What to work on: Each line of the listing where the string "down" appears is to be identified and copied.

Records provided:
▽

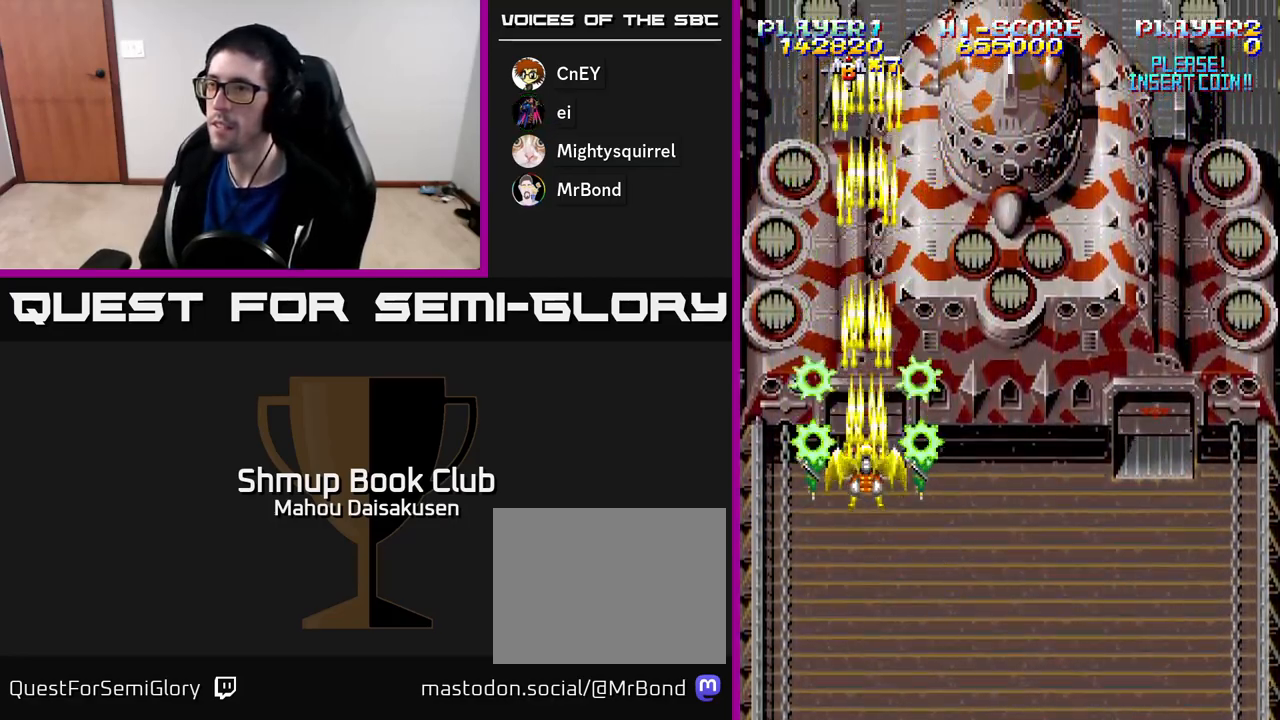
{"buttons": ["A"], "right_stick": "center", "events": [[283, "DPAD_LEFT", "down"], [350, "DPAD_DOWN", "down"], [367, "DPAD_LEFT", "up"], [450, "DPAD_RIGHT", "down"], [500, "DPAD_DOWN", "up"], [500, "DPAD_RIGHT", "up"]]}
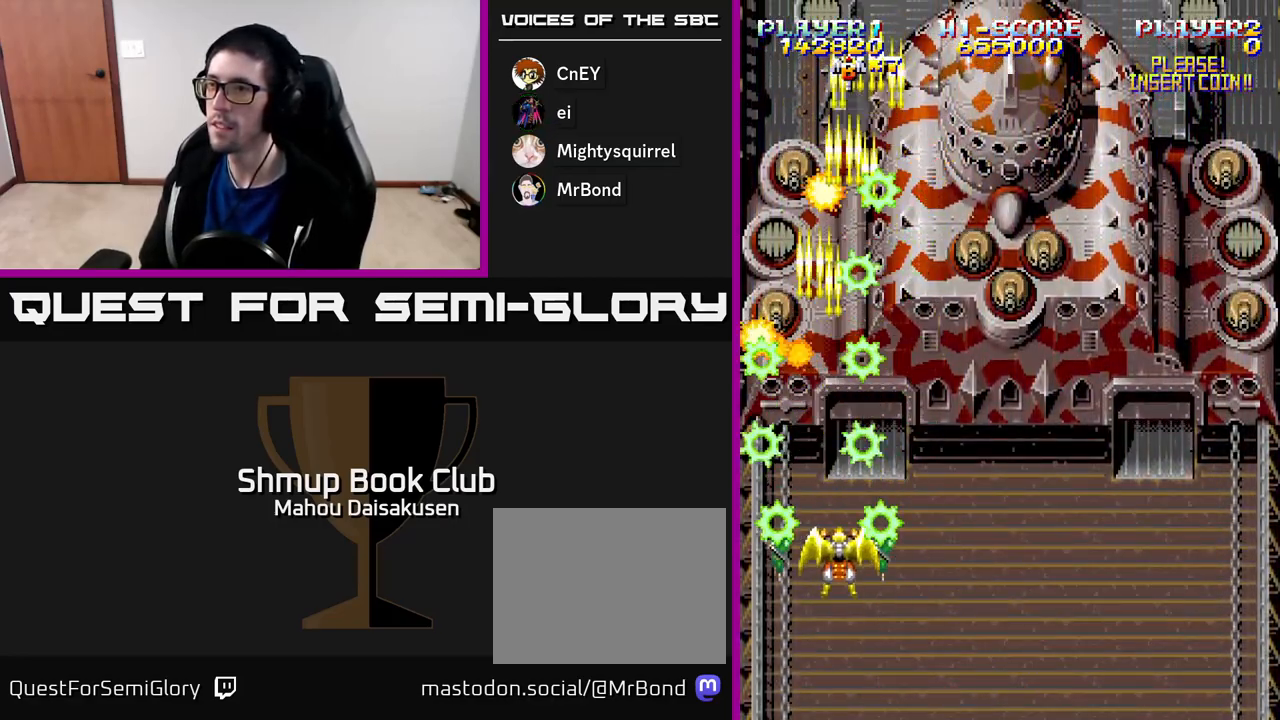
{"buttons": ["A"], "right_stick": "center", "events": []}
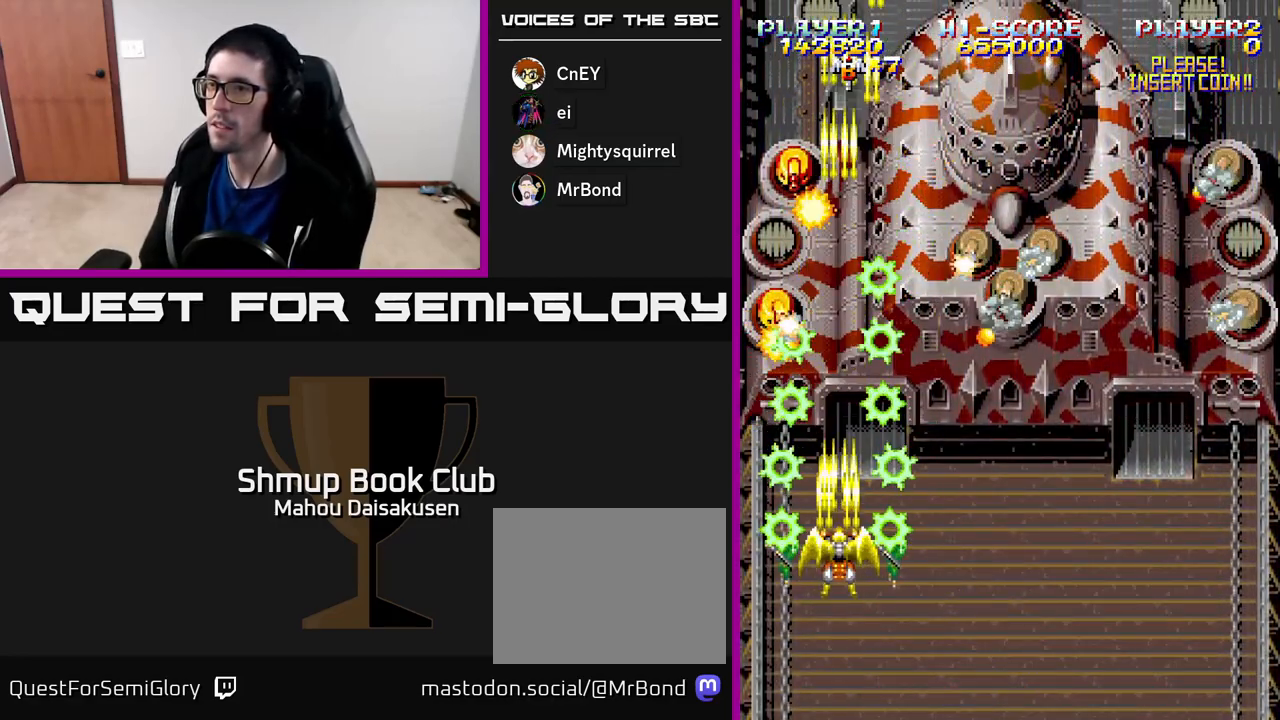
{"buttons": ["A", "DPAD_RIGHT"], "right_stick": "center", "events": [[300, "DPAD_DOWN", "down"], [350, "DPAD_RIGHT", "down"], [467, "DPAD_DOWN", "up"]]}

△
▽

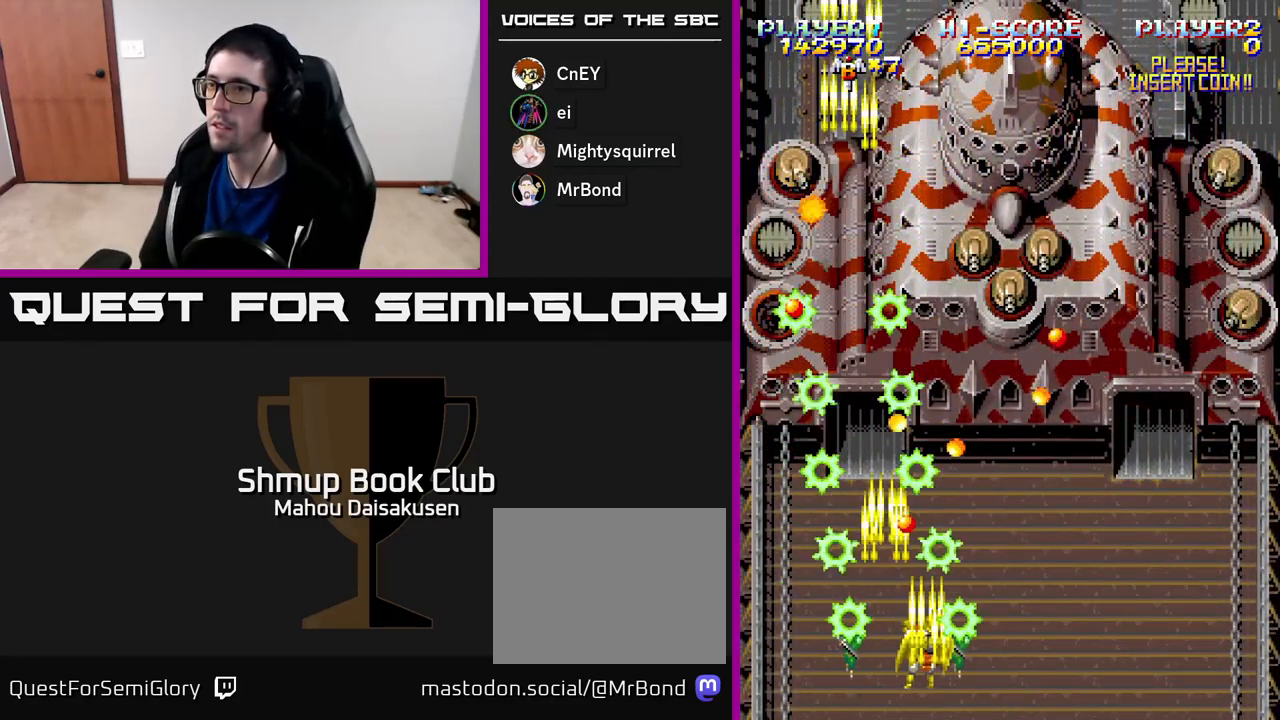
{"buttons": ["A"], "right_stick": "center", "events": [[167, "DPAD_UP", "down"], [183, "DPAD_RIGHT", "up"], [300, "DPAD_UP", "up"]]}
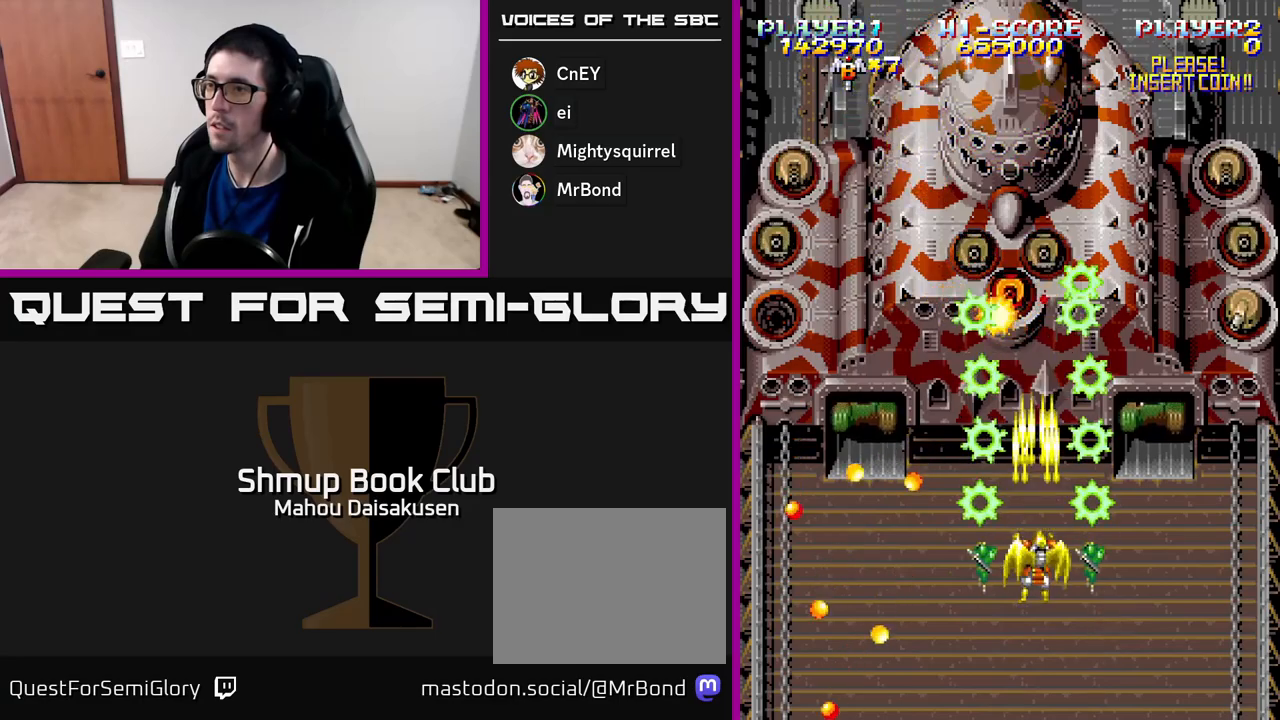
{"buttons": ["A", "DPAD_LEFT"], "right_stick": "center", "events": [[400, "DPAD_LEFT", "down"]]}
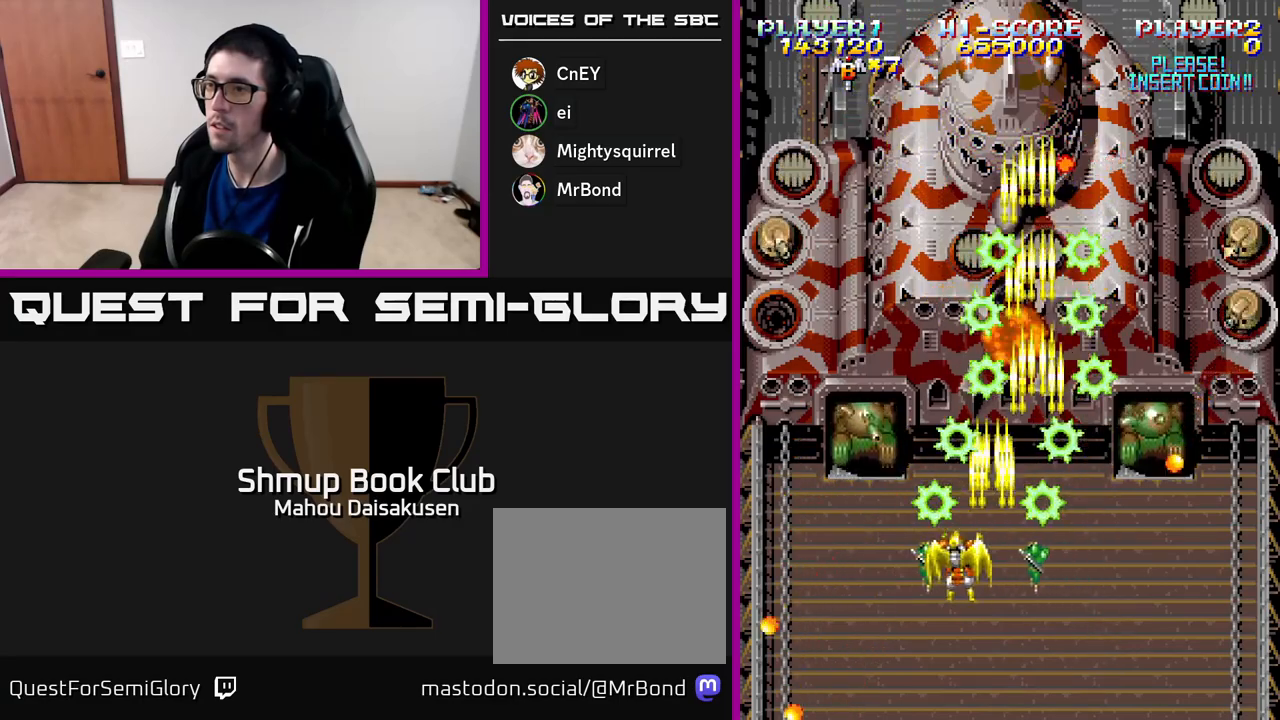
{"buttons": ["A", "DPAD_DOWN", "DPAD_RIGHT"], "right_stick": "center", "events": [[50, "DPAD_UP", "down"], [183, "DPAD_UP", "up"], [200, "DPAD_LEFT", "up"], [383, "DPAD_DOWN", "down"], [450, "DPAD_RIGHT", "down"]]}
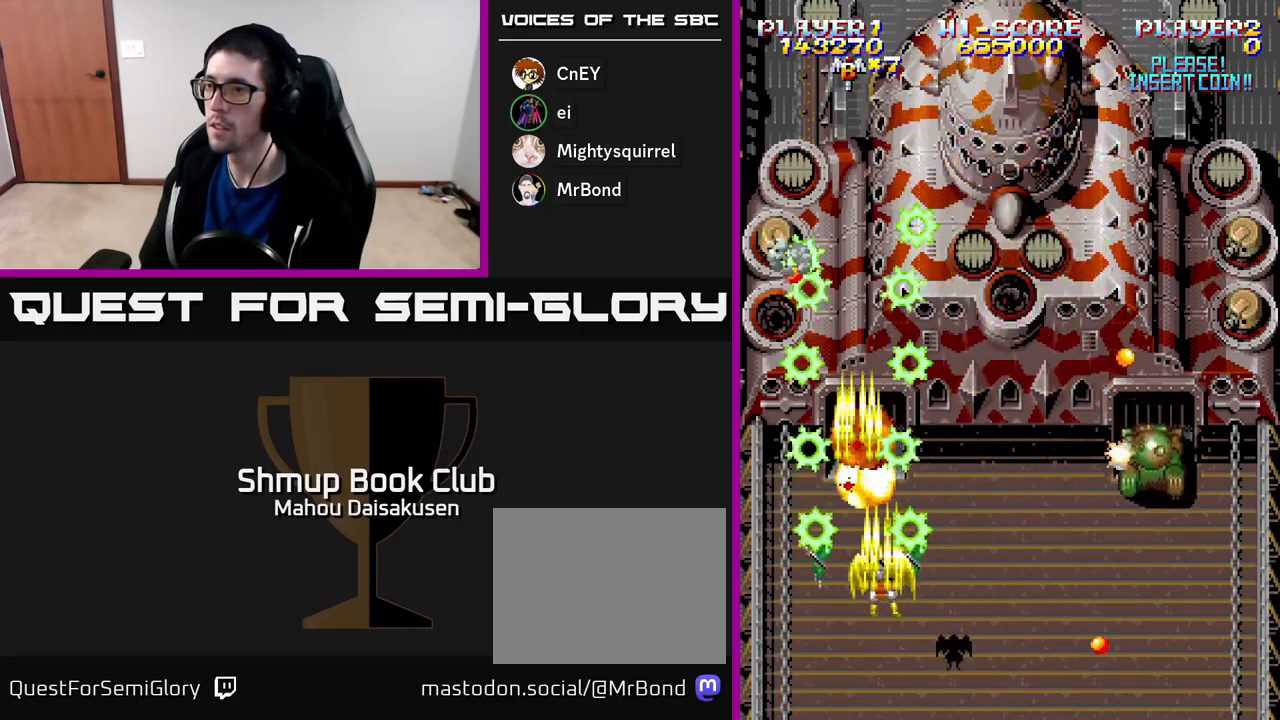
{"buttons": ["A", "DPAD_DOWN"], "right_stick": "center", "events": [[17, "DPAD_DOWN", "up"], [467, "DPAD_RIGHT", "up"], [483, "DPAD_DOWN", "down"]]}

△
▽

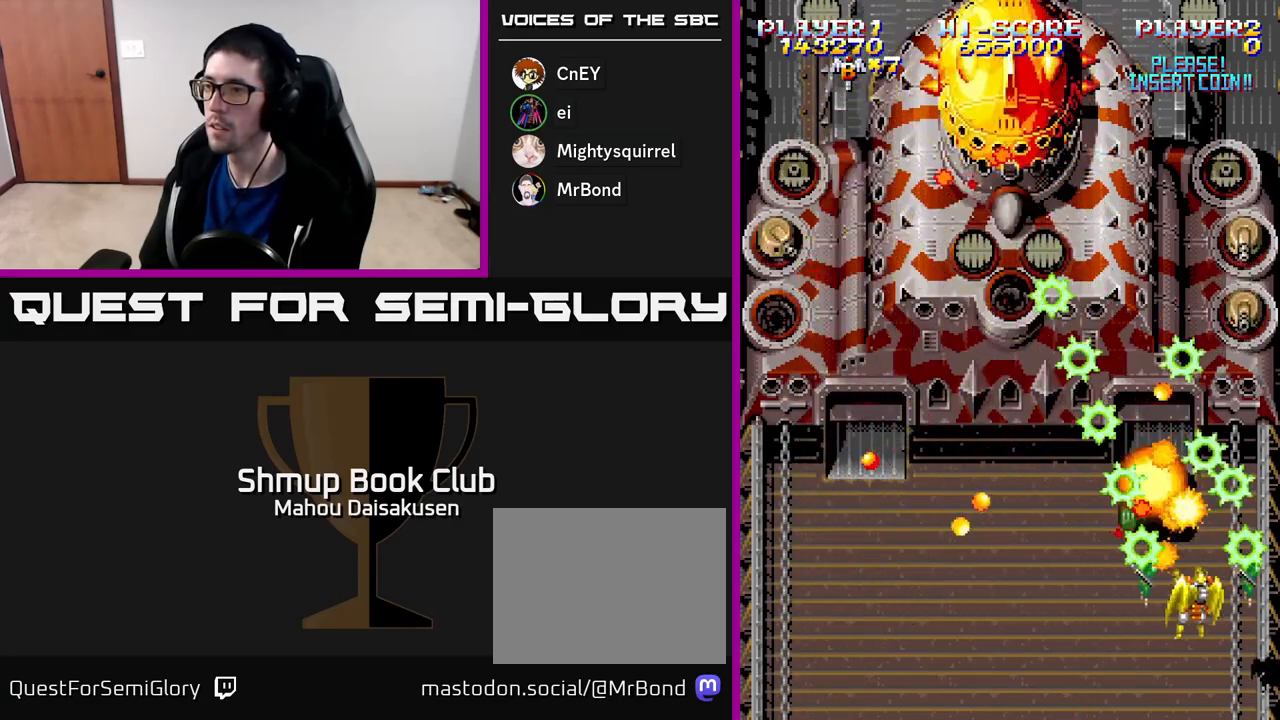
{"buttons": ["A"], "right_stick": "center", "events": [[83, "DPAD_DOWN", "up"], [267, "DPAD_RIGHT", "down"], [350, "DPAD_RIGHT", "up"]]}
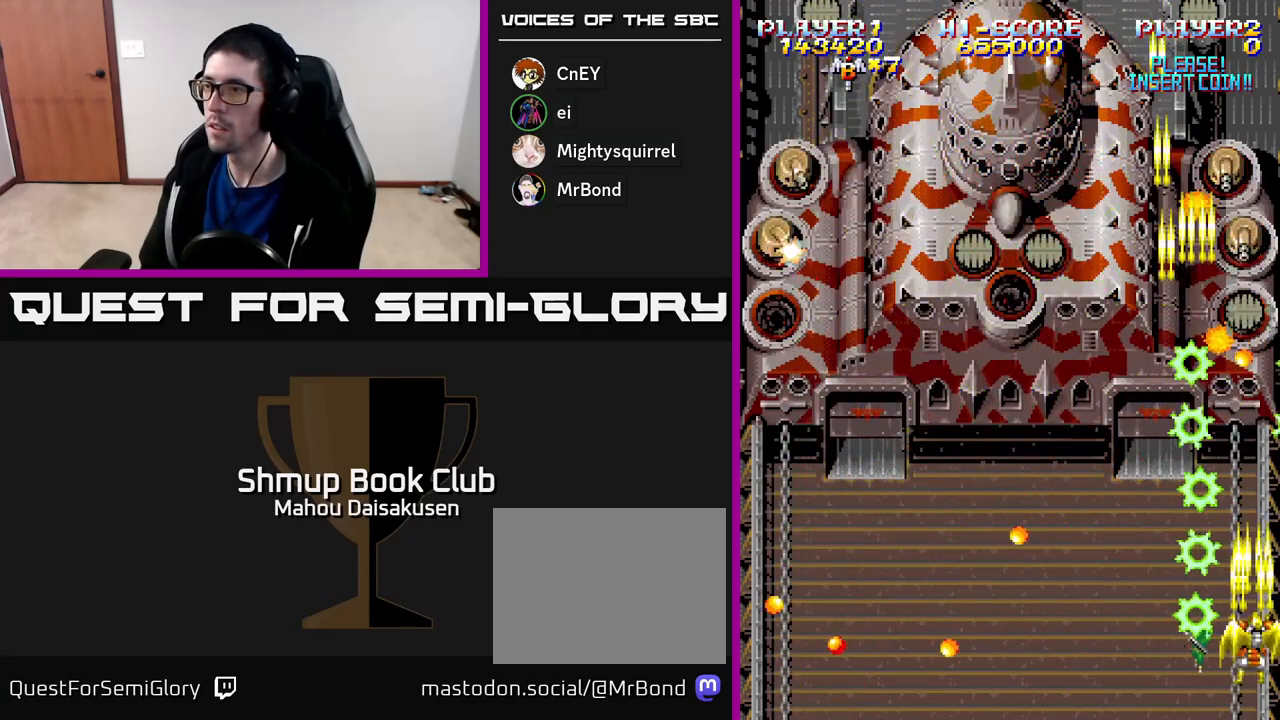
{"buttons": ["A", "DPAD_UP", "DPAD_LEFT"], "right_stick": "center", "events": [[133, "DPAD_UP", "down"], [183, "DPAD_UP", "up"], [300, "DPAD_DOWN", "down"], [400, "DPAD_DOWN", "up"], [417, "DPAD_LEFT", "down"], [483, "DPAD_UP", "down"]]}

△

Solution to the problem:
{"buttons": ["A"], "right_stick": "center", "events": [[283, "DPAD_LEFT", "down"], [350, "DPAD_DOWN", "down"], [367, "DPAD_LEFT", "up"], [450, "DPAD_RIGHT", "down"], [500, "DPAD_DOWN", "up"], [500, "DPAD_RIGHT", "up"]]}
{"buttons": ["A", "DPAD_RIGHT"], "right_stick": "center", "events": [[300, "DPAD_DOWN", "down"], [350, "DPAD_RIGHT", "down"], [467, "DPAD_DOWN", "up"]]}
{"buttons": ["A"], "right_stick": "center", "events": [[167, "DPAD_UP", "down"], [183, "DPAD_RIGHT", "up"], [300, "DPAD_UP", "up"]]}
{"buttons": ["A", "DPAD_LEFT"], "right_stick": "center", "events": [[400, "DPAD_LEFT", "down"]]}
{"buttons": ["A", "DPAD_DOWN", "DPAD_RIGHT"], "right_stick": "center", "events": [[50, "DPAD_UP", "down"], [183, "DPAD_UP", "up"], [200, "DPAD_LEFT", "up"], [383, "DPAD_DOWN", "down"], [450, "DPAD_RIGHT", "down"]]}
{"buttons": ["A", "DPAD_DOWN"], "right_stick": "center", "events": [[17, "DPAD_DOWN", "up"], [467, "DPAD_RIGHT", "up"], [483, "DPAD_DOWN", "down"]]}
{"buttons": ["A"], "right_stick": "center", "events": [[83, "DPAD_DOWN", "up"], [267, "DPAD_RIGHT", "down"], [350, "DPAD_RIGHT", "up"]]}
{"buttons": ["A", "DPAD_UP", "DPAD_LEFT"], "right_stick": "center", "events": [[133, "DPAD_UP", "down"], [183, "DPAD_UP", "up"], [300, "DPAD_DOWN", "down"], [400, "DPAD_DOWN", "up"], [417, "DPAD_LEFT", "down"], [483, "DPAD_UP", "down"]]}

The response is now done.